Show, from the entries below, every line in which "nose" appears.

Segment Start: Material provided

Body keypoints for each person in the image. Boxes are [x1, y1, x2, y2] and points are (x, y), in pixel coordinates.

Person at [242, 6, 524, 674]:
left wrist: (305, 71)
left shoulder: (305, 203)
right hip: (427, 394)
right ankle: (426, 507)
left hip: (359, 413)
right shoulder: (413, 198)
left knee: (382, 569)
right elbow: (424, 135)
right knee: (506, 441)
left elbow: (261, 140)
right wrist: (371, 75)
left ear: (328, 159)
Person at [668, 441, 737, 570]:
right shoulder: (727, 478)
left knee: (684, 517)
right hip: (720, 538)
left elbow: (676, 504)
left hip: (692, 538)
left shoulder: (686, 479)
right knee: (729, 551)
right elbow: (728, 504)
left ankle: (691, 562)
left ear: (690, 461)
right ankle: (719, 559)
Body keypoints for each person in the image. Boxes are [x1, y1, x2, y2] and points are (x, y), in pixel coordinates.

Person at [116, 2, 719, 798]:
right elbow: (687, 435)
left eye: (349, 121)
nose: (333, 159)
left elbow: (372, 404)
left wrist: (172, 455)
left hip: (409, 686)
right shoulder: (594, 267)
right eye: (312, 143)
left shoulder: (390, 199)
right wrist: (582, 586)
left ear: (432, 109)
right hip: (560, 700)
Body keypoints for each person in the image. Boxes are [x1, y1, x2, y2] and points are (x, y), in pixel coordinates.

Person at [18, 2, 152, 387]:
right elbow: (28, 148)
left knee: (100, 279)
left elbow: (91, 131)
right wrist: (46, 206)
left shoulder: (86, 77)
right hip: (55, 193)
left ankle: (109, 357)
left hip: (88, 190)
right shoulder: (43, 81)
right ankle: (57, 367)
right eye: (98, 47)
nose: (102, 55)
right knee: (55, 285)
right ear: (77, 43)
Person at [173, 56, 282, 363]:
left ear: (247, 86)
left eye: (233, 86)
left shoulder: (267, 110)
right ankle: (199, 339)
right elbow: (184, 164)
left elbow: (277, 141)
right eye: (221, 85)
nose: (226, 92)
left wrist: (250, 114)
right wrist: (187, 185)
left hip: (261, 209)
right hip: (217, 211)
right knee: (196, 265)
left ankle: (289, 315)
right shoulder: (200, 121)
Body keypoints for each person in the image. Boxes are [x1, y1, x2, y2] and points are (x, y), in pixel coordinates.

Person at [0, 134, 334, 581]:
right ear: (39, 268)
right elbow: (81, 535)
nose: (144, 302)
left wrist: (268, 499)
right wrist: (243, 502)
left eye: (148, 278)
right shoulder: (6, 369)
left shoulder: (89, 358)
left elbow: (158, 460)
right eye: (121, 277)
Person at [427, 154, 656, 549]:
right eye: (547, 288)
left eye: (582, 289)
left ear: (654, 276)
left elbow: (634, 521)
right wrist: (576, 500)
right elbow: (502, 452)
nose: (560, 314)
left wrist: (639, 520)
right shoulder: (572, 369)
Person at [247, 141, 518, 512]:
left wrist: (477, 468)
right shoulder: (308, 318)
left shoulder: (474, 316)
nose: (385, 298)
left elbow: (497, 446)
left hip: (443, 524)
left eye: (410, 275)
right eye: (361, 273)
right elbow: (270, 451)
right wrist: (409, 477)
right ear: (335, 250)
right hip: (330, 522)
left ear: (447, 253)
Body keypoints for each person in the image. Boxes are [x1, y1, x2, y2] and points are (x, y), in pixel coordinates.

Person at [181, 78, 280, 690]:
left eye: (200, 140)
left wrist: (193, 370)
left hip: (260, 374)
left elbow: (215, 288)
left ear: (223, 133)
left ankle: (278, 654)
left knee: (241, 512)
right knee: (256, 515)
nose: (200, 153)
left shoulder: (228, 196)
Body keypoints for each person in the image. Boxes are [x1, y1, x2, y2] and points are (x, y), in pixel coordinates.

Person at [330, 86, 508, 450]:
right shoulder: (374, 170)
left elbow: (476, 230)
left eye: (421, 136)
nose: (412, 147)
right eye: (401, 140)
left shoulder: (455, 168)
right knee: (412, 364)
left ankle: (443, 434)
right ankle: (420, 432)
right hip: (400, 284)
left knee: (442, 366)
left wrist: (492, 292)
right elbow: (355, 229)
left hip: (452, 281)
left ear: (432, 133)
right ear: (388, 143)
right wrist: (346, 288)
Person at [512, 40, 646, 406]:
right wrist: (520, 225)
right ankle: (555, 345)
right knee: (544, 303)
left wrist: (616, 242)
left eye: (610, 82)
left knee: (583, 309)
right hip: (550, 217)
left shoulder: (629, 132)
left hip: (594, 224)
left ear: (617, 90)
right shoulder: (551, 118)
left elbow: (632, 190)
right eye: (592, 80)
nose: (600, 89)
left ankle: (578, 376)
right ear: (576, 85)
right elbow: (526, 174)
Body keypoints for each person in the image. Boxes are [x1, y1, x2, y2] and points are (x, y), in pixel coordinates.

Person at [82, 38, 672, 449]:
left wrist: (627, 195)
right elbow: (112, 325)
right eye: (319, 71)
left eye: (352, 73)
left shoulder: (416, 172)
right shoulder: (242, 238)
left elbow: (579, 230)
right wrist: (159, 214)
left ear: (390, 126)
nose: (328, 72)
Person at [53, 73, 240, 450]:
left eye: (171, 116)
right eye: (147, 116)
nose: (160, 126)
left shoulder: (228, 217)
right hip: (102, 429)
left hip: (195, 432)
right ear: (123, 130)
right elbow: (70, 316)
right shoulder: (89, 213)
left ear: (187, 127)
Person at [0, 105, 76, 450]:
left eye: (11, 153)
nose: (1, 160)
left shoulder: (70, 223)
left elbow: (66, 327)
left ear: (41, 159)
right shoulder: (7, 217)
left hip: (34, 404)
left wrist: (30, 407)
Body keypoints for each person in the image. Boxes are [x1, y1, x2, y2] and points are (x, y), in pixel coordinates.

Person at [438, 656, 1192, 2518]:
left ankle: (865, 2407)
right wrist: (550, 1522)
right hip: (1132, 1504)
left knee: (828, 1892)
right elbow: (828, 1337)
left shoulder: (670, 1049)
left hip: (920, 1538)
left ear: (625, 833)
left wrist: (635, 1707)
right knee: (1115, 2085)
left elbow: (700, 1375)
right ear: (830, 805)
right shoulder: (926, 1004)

Segment End: Material provided

- _Worked solution_
nose: (333, 159)
nose: (102, 55)
nose: (226, 92)
nose: (144, 302)
nose: (560, 314)
nose: (385, 298)
nose: (200, 153)
nose: (412, 147)
nose: (600, 89)
nose: (328, 72)
nose: (160, 126)
nose: (1, 160)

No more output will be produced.